Christoph
Millington
Körperpsychotherapie in Form von Somatic Experiencing (SE) ist ein kraftvolles Instrument zur Prävention und Behandlung von Schock- und Entwicklungs- Traumata. Die Auflösung von Traumata ist ein natürlicher Prozess, der durch innere Achtsamkeit auf den Körper initiiert werden kann. Eine jahrelange psychotherapeutische Behandlung, ein wiederholtes Reaktivieren von Erinnerungen – all dies ist dabei nicht erforderlich. Bei dieser achtsamkeitsbasierten Therapiemethode nutzen wir unserer eigenen Ressourcen, durch Erdung und Nachspüren von Körperempfindungen, Gefühlen, Gedanken oder Bildern „verhandeln“ wir Traumata neu.
Menschliche Reaktionen sind primär instinktiv und erst sekundär psychisch und kognitiv. Sie beinhalten drei angeborene Überlebensstrategien: Flucht, Kampf und Totstellreflex (Immobilität). Diese drei Reaktionen sind allen Säugetieren gemeinsam (vgl. auch Polyvagal-Theorie nach Stephen Porges).
Der Schlüssel bei Traumata liegt darin – mit Hilfe der Körperpsychotherapie – in kleinen Schritten die im Nervensystem (z.B. im Totstellreflex) gebundene Energie zu lösen und unsere eigene natürliche Fähigkeit zu entfalten, unser Gleichgewicht auch bei weit zurückliegenden, extremen Ereignissen wiederzufinden. (Vergleich hierzu auch die bahnbrechende Arbeit von Peter Levine mit seiner Methode Somatic Experiencing).
Unser Körper und unsere Instinkte spielen eine wesentliche Rolle – sowohl bei der Entstehung als auch bei der Bewältigung eines Trauma: Die Reaktionen während einer Bedrohungssituation basieren größtenteils auf Instinkt und werden vom Stammhirn kontrolliert. Dieser Teil des Gehirns unterliegt nicht unserer bewussten Kontrolle und lässt sich ab einem bestimmten Stresspegel über Willen oder Intellekt nicht mehr beeinflussen. Deshalb sind auch kognitive oder emotionale Therapieansätze – im Gegensatz zur körperorientierten Psychotherapie – zur Heilung von Trauma nur bedingt erfolgreich.
Eine als lebensbedrohlich erfahrene Situation wird vom Organismus mit Kampf, Flucht oder sogar mit dem Totstellreflex beantwortet.
Typischerweise kommen diese biologischen Reaktionen nicht zu ihrer Vollendung. Genau dieses Steckenbleiben der biologischen Energien verhindern das Abschließen der „schlimmen Erfahrung“.

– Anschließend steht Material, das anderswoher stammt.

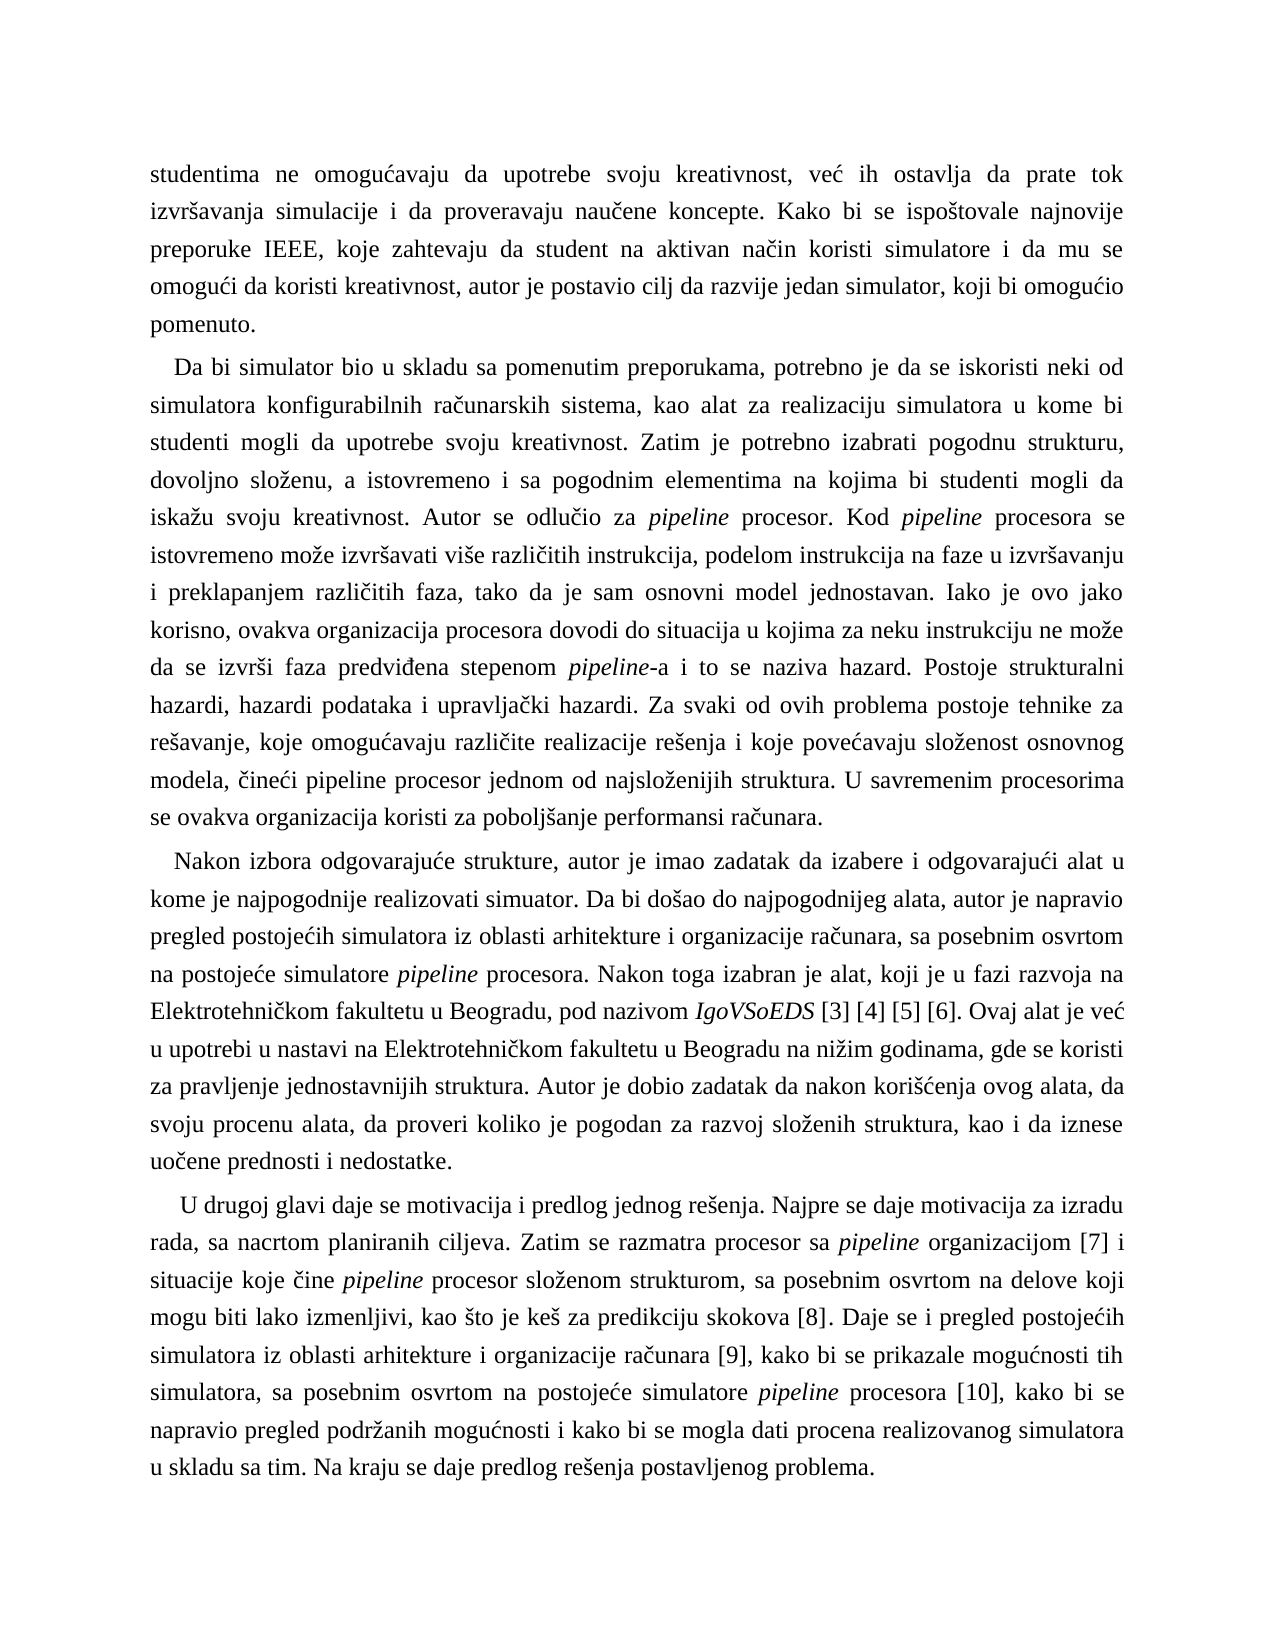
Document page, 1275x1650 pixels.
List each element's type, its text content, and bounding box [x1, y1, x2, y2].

text U drugoj glavi daje se motivacija i predlog jednog rešenja. Najpre se daje motivacija za izradu rada, sa nacrtom planiranih ciljeva. Zatim se razmatra procesor sa pipeline organizacijom [7] i situacije koje čine pipeline procesor složenom strukturom, sa posebnim osvrtom na delove koji mogu biti lako izmenljivi, kao što je keš za predikciju skokova [8]. Daje se i pregled postojećih simulatora iz oblasti arhitekture i organizacije računara [9], kako bi se prikazale mogućnosti tih simulatora, sa posebnim osvrtom na postojeće simulatore pipeline procesora [10], kako bi se napravio pregled podržanih mogućnosti i kako bi se mogla dati procena realizovanog simulatora u skladu sa tim. Na kraju se daje predlog rešenja postavljenog problema. [150, 1181, 1125, 1481]
text Nakon izbora odgovarajuće strukture, autor je imao zadatak da izabere i odgovarajući alat u kome je najpogodnije realizovati simuator. Da bi došao do najpogodnijeg alata, autor je napravio pregled postojećih simulatora iz oblasti arhitekture i organizacije računara, sa posebnim osvrtom na postojeće simulatore pipeline procesora. Nakon toga izabran je alat, koji je u fazi razvoja na Elektrotehničkom fakultetu u Beogradu, pod nazivom IgoVSoEDS [3] [4] [5] [6]. Ovaj alat je već u upotrebi u nastavi na Elektrotehničkom fakultetu u Beogradu na nižim godinama, gde se koristi za pravljenje jednostavnijih struktura. Autor je dobio zadatak da nakon korišćenja ovog alata, da svoju procenu alata, da proveri koliko je pogodan za razvoj složenih struktura, kao i da iznese uočene prednosti i nedostatke. [150, 837, 1125, 1175]
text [150, 150, 1125, 337]
text Da bi simulator bio u skladu sa pomenutim preporukama, potrebno je da se iskoristi neki od simulatora konfigurabilnih računarskih sistema, kao alat za realizaciju simulatora u kome bi studenti mogli da upotrebe svoju kreativnost. Zatim je potrebno izabrati pogodnu strukturu, dovoljno složenu, a istovremeno i sa pogodnim elementima na kojima bi studenti mogli da iskažu svoju kreativnost. Autor se odlučio za pipeline procesor. Kod pipeline procesora se istovremeno može izvršavati više različitih instrukcija, podelom instrukcija na faze u izvršavanju i preklapanjem različitih faza, tako da je sam osnovni model jednostavan. Iako je ovo jako korisno, ovakva organizacija procesora dovodi do situacija u kojima za neku instrukciju ne može da se izvrši faza predviđena stepenom pipeline-a i to se naziva hazard. Postoje strukturalni hazardi, hazardi podataka i upravljački hazardi. Za svaki od ovih problema postoje tehnike za rešavanje, koje omogućavaju različite realizacije rešenja i koje povećavaju složenost osnovnog modela, čineći pipeline procesor jednom od najsloženijih struktura. U savremenim procesorima se ovakva organizacija koristi za poboljšanje performansi računara. [150, 344, 1125, 831]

Es ist nicht nötig das traumatische Geschehen nochmals kathartisch zu durchleben. Es ist sogar möglich ohne Inhalt oder Erinnerung daran zu arbeiten. Wesentliche Wirkfaktoren der Körperpsychotherapie (bzw. der körperorientierten Psychotherapie) sind Erdung, Zentrierung, Ressourcenbildung und das Nachspüren der Körperempfindungen, Gefühle, Verhaltensweisen, Gedanken, Bilder und Bewegungen. Zunächst werden jene Ressourcen entwickelt, die während der ursprünglichen Situation fehlten oder zu schwach waren. (Vgl. Somatic Experiencing von Peter Levine)
Aus einem ressourcenvollen Zustand erfolgt die Annäherung an die überwältigende Erfahrung. Durch ein „Pendeln“ zwischen den Ressourcen und dem Trauma-Erleben wird die „eingefrorene“ Überlebensenergie „aufgetaut“. Die Veränderung soll dabei bewusst in kleinen Schritten erfolgen, damit der Organismus diese auch wirklich integrieren kann.
Die unvollständige Überlebensreaktion kommt dadurch zum natürlichen Abschluss und somit auch die Trauma-Symptomatik.
Die Behandlung des sexuellen Missbrauch mit Somatic Experiencing kann finanziert werden durch den Fond Sexueller Missbrauch. Mit einem einfach zu stellendem Antrag kann häufig ein Budget von 10.000 € bewilligt werden.
Die Wirksamkeit von körperpsychotherapeutischen Interventionen beschränkt sich nicht auf die Behandlung von Trauma. Auch innere Erlebensprozesse, die mit Ängsten, Depression, Stress und Burnout einhergehen, haben eine Korrelation mit einem dysregulierten Autonomen Nervensystem. Dieses lässt sich sehr gut mit der körperorientierten Psychotherapie beeinflussen. (Vgl. Somatic Experiencing von Peter Levine).